WORK TO COMPLETE:
A. Translate this sentence from the account of the barbeque and the power outage into Spanish: "John was nice enough to go to the convenience store and get me some chocolate milk."
B. Proceed with the account of the barbeque and the power outage, picking up after its last sentence.

[Begin DOCUMENT SEGMENT]

The barbeque was OK, partly because the power was back on there and everyone huddled in the house from the nasty, cold rain outside was able to see and eat warm food. Everyone had already heard about my drunken antics the night before and questioned me on my hangover status. I was feeling quite well by then, which made it a lot easier to put up with the tension between certain family members. Vacation is going to be a real treat this year. That's all I can say about that for now. I just hope I don't have plenty of smack to write about from that week. I might be out running a lot just to get myself out of there, which will be good for me at least.

We came home to find our power still out. I pulled out the book John and I are both reading and fighting over, because we're too damn cheap to buy a second one. I had rights to the book, since it was my special day and not his. I read the rest of the night, and John played games with the kids. There wasn't much else to do. Usually I think of having no electricity as being sort of an adventure, but I wasn't too happy about it on that day when I couldn't even open my refrigerator for fear the food would spoil. We had no idea when the power would come back on. John was nice enough to go to the convenience store and get me some chocolate milk. The store's power was on too.

[End DOCUMENT SEGMENT]
[Begin DATASET EXTRACT]

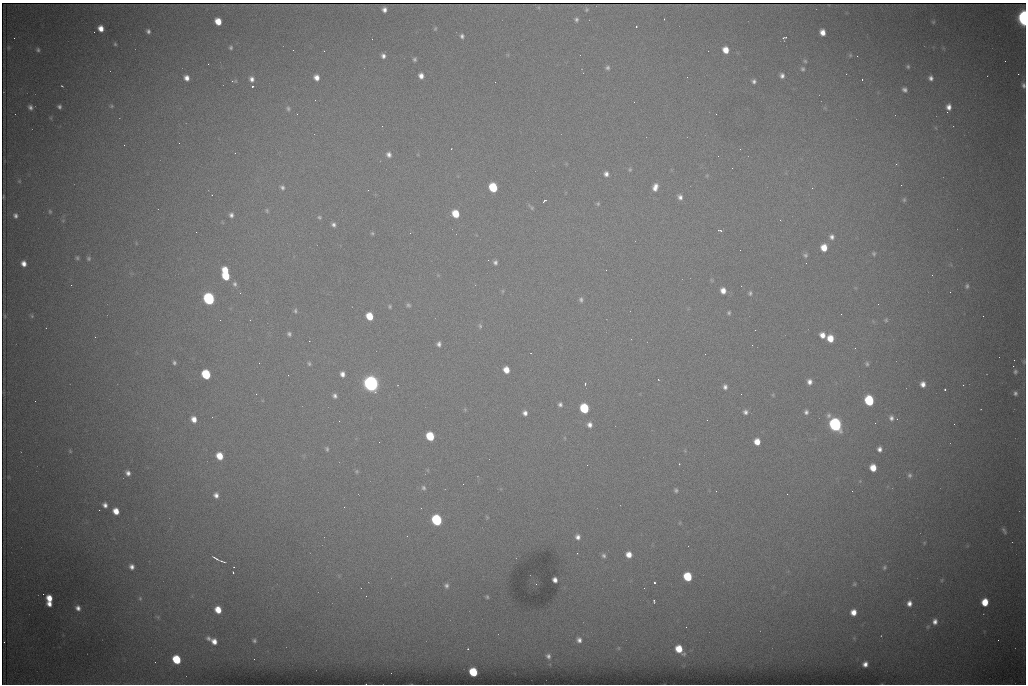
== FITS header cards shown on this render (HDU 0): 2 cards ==
NAXIS1  =                 1024 /fastest changing axis
NAXIS2  =                  682 /next to fastest changing axis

[End DATASET EXTRACT]

RESPONSES:
A. John fue tan amable de ir a la tienda de conveniencia y traerme leche con chocolate.

B.
I was starting to feel pretty crappy by evening. I knew I was fighting a cold Saturday morning when I woke up, but I felt fine by Saturday night. I'm sure the excessive drinking didn't help my immune system though, and I got a full-fledged cold by the time I went to bed on Sunday. So Mother's Day brought me some homemade cards, a plant Booie grew from seed, tickets to Quidam, no electricity and a cold. I'm feeling better now, finally, and I get to go to a long-awaited show tonight, so overall, Mother's Day came in on the good side, but it sure had a tough time getting there.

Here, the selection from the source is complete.